'One of a kind' Robert Silverman, who reimagined Montreal for cyclists, dies at 88
In life, especially when he was young, Robert Silverman was known as an eccentric, even someone who played the clown.
He's being remembered, however, as a visionary who changed life for millions of people by changing the streets around them.
Silverman died on Sunday afternoon at the age of 88, in the care home in the Laurentians where he spent his last year and a half, according to his friend Richard Wutzke.
For decades, he was a larger-than-life figure in Montreal, theatrically defending countless causes -- but none with more reverberations than his bike activism.

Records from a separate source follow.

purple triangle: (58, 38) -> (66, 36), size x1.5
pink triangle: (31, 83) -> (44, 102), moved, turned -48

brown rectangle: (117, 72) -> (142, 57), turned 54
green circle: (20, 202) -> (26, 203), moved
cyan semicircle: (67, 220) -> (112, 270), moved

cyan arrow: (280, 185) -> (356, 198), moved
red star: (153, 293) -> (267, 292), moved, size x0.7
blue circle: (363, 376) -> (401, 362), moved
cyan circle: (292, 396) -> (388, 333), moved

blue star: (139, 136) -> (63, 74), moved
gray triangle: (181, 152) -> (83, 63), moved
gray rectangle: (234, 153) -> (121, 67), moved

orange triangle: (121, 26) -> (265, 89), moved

"Bicycle Bob," as he was known in the 70s, 80s and beyond, found novel ways to make his point that cycling should be safer and easier, and -- long before climate activism -- that bikes could be embraced to everyone's benefit.
He didn't like that nickname at first, but it grew on him, he told writer Maria Worton in a 2003 interview, at the age of 69. Why? Because he loved bicycles so much.

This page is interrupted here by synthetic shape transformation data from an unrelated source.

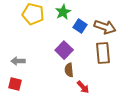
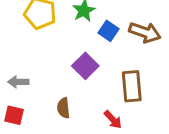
brown rectangle: (103, 53) -> (132, 86), moved
brown semicircle: (69, 70) -> (63, 108), moved

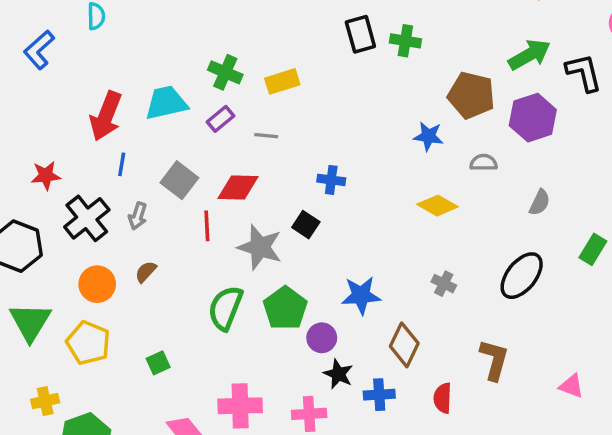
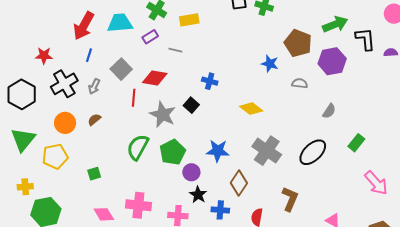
yellow diamond: (437, 206) -> (251, 109), moved
gray cross: (444, 284) -> (267, 151), size x2.0
yellow pentagon: (88, 343) -> (55, 156), turned 30

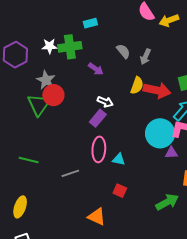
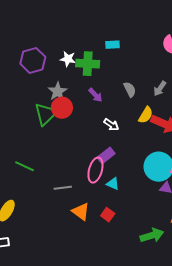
gray semicircle: (123, 51) -> (130, 89), moved
purple arrow: (96, 69) -> (95, 95), moved
purple rectangle: (98, 118) -> (106, 155), moved
orange triangle: (97, 217) -> (81, 212), moved

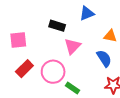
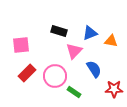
blue triangle: (87, 13) -> (90, 33), moved
blue semicircle: (104, 58) -> (94, 69), moved

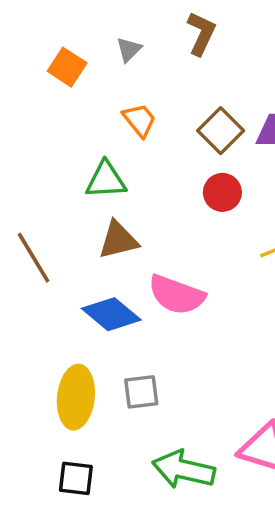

"The bicycle is a symbol of near perfection in terms of its personal, social and planetary implications," he explained.
"Spatially the car and the city are incompatible since the car takes up so much room, 10 times as much room as the person it moves. It's obvious and grotesque."
He founded the group Le Monde à Bicyclette in 1975. Together, they held the first-ever "die-in" protests, where they'd squirt ketchup on themselves and lie as a group in the road, pretend to be accident victims.

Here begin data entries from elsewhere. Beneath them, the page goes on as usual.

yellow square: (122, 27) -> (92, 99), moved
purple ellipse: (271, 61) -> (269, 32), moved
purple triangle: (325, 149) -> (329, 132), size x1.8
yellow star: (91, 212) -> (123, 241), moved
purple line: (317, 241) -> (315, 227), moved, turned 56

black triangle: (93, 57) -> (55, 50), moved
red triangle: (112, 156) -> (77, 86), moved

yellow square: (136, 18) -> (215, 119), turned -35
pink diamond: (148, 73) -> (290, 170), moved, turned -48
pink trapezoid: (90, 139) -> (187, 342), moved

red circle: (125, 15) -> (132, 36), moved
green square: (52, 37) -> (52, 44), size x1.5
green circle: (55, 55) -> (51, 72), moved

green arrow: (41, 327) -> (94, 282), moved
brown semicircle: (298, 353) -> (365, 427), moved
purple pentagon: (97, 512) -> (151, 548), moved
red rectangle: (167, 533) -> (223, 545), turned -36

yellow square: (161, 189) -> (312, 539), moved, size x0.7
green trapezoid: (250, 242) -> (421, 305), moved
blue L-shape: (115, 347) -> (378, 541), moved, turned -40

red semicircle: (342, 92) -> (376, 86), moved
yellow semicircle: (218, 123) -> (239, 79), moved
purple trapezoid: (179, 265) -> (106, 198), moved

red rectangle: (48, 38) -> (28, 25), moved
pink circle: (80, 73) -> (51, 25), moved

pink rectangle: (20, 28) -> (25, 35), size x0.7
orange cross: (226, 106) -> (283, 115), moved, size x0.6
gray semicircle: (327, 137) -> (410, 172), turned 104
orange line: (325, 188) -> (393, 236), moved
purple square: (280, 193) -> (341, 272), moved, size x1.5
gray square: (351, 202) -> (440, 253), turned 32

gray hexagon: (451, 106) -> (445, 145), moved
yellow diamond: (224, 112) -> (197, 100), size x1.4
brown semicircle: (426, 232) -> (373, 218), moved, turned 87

Silverman hand-painted bike lanes on city streets to draw attention to his cause, reportedly once getting arrested for it. He famously dressed up as a Moses of Montreal to demand that the transit authority "part the St. Lawrence" for cyclists by letting them over the bridge to the South Shore with their bikes (he won; they relented).
His relentless push, along with the work of his group and others like it, catapulted Montreal into being ahead of its time, at least on this side of the Atlantic, on installing bike paths and other infrastructure.
But cycling was far from Silverman's only interest. In the same 2003 interview, he recounted how he came to activism in the first place, when someone invited him to join an anti-nuclear protest in 1959.
"I had just quit my father's business, in insurance, I was 26, middle-class, single, no experience," he said.
"How could I refuse? The cause was saving the world. I was walking with people who wanted to save the world. And I felt joy for the first time, de-alienation. It saved my life because I saw a way other than fighting everyone in the dog-eat-dog-save-yourself mentality of my family."
While he chose a different path from his family, he also described many times how his father helped him set up a business -- a bookstore, downtown on Stanley Street -- and he leaves behind a sister to whom he was close, Wutzke said.
He picked a bookstore for his experiment in business, despite having no experience in that field, either, simply because it caught his "imagination," he said in an interview in 1960.
"At times I feel that experience can be a hindrance to new trends and ideas," he told the Canadian Jewish Chronicle.
"I feel that a bookshop should be something beautiful where people don't feel rushed, a place that sets a mood of well-being. My friends thought I was nuts to put chairs here. I don't care if someone reads here for four hours. I don't ever want to become too commercialized."
The bookstore folded, according to the Montreal Gazette, but Silverman was never lacking things to move on to.
Montreal city councillor Peter McQueen, who knew Silverman well and was part of Le Monde à Bicyclette for years, said that his friend's passion and sense of drama never faded, even decades after the height of his bicycle stunts.
"When I went with him and other volunteers on an official cycle tour of Cuba in the early 90s, he was still riding despite his deteriorating vision, and giving 'velorutionary' speeches despite his bad Spanish," McQueen told CTV News.
"Once when we visited a waterfall on what the Cubans considered a cool day, he started giving a speech about the greatness of Cuba while standing on a rock just in front of the waterfall."
Silverman was about 60 at the time, and the "poor freezing Cuban guides" were terrified, McQueen remembered.
One of them got behind Silverman and held the "always young-at-heart Bob by the back waistband of his bathing suit, to make sure he did not fall off the rock and injure himself," he said.
"Everyone who ever met Bob thought he was one of a kind."
In his interview in 2003, Silverman was asked if activism ever got him down.
"Palestine gets me down. Very much so," he answered, describing his trips to the Gaza Strip and the campaigning he'd done there for Palestinians' rights, including meeting with Yasser Arafat.
"And the second thing is Volleyball in the Park, which I co-founded in 1974," he continued.
That was also getting him down, he said, because "in the last year or two [it] has been taken over by evil elements, by which I mean it's become competitive and exclusive, when it used to be social and inclusive," he explained.
He found it especially reprehensible that half the players had been women, and now they were only 10 per cent, he said.
Was it a strange parallel to draw with the situation in Israel and Palestine? It might seem less important, he acknowledged.
"It is apparently frivolous," he said. "But volleyball for me is a symbol, a metaphor for harmony... it used to be for everyone."